10 Strategies for Limiting FMLA/CFRA Abuse - California Family Rights Act
The federal Family and Medical Leave Act (FMLA) and the California Family Rights Act (CFRA) provides for overlapping, as well as separate leaves of absences. The administration of these leaves can be confusing and time-consuming. Employees are becoming more sophisticated in abusing the system and many companies feel it is a problem they are helpless to stop.
To minimize disruption in the workplace, employers must be proactive in preventing abuse. Don’t be afraid to hold employees accountable for their actions. FMLA/CFRA rules and regulations provide employers with guidelines to help prevent abuse. These tactics will help in avoiding employee abuse:
Review your FMLA/CFRA policies and procedures to ensure they are up to date. Auditing your policies to ensure they are up to date ensures consistency and prevents errors on your end.
Use written leave request forms. Even if an employee gives you verbal notice, you can ask that they submit their leave request in writing. When employees realize there is a paper trail, they are less likely to request leave they do not need.
Request the medical certifications be returned within 15 days. A medical certification form is your primary tool against abuse, so require employees certify their absence and seek re-certification when circumstances change. Employers who do this in writing, explaining the penalties for not doing so, may take action, including delaying the leave, toward employees who fail to follow the rules. If the certification is incomplete or insufficient, request clarification. 
Calculate leave on a “rolling” 12 month period. This avoids the potential abuse of employees doubling their leave if leave is measured on a “calendar year” basis. 

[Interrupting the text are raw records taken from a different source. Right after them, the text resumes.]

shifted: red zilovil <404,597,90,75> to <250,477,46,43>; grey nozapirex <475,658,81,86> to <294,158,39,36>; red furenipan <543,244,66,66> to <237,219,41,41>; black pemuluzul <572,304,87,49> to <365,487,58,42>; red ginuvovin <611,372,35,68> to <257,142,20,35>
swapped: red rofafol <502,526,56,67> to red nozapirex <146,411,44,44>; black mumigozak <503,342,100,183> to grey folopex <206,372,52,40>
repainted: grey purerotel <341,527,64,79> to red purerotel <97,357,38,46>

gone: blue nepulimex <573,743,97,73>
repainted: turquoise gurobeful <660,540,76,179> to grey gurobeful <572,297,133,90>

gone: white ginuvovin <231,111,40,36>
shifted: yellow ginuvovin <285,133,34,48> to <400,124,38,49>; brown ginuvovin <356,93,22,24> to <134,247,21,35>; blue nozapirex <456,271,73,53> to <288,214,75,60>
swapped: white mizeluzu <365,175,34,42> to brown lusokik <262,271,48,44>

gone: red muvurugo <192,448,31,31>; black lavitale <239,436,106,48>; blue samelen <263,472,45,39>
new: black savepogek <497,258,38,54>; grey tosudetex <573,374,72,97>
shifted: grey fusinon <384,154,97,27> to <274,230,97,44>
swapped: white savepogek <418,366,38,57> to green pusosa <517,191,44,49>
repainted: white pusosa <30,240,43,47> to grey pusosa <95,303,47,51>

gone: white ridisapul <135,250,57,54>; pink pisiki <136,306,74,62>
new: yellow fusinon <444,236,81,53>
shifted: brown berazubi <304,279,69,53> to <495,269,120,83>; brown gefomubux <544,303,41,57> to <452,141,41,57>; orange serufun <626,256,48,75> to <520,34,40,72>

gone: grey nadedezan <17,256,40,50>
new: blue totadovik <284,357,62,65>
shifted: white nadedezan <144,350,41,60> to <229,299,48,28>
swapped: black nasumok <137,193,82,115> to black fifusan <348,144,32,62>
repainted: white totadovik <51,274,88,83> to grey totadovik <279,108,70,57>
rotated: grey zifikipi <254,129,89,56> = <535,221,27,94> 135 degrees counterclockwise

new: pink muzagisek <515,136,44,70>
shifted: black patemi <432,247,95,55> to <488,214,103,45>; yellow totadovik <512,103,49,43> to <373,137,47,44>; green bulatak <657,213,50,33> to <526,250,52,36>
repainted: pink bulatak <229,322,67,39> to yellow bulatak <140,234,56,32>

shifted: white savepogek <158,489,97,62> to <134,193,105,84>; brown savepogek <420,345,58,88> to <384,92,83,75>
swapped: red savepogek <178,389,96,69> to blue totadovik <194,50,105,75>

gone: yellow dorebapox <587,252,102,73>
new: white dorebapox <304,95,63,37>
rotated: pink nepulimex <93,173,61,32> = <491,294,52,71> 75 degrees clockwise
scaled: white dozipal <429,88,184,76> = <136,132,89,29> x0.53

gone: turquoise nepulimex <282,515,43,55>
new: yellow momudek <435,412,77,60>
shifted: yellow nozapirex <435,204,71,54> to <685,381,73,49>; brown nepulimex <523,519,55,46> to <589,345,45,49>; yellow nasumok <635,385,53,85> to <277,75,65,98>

Require employees use their paid leave prior to taking unpaid FMLA/CFRA leave. Generally, FMLA/CFRA leave is unpaid. Employees are less likely to abuse FMLA/CFRA leave if they have to first use their vacation to do so.
Establish and enforce call-in procedures for all leaves. Employers can deny FMLA/CFRA leave if employees fail to follow company call-in policy. The key to avoiding abuse is consistent enforcement of leave policies designed to prevent it.
Require employees provide 30 days notice for foreseeable FMLA leave. Requiring advance notice allows the employer to plan for the absence, which increases productivity and reduces abuse. 
Request employees schedule medical treatments around business hours. The regulations allow employers to ask employees to make reasonable efforts to schedule their medical treatment either before work or in the late afternoon to minimize disruption to the employer’s operations.
Require employees to submit a re-certification every 30 days. In some instances, an employer can require re-certification more frequently than every 30 days.  For instance, if the employee requests an extension; if circumstances change; or if an employer receives information that casts doubt on the employee’s stated reason for the absence.
Check in periodically. Keep open the lines of communication. Checking in with the employee periodically to see how they are doing is legal – just don’t ask them to do any work while they are on leave.
 29 CFR §825.305(b).
 29 CFR §825.200
 29 CFR §825.207(b)
 29 CFR 825.302(a).
 29 CFR 825.302(e).
 29 CFR 825.308(a).
 29 CFR 825.308(c)(1), (2), and (3).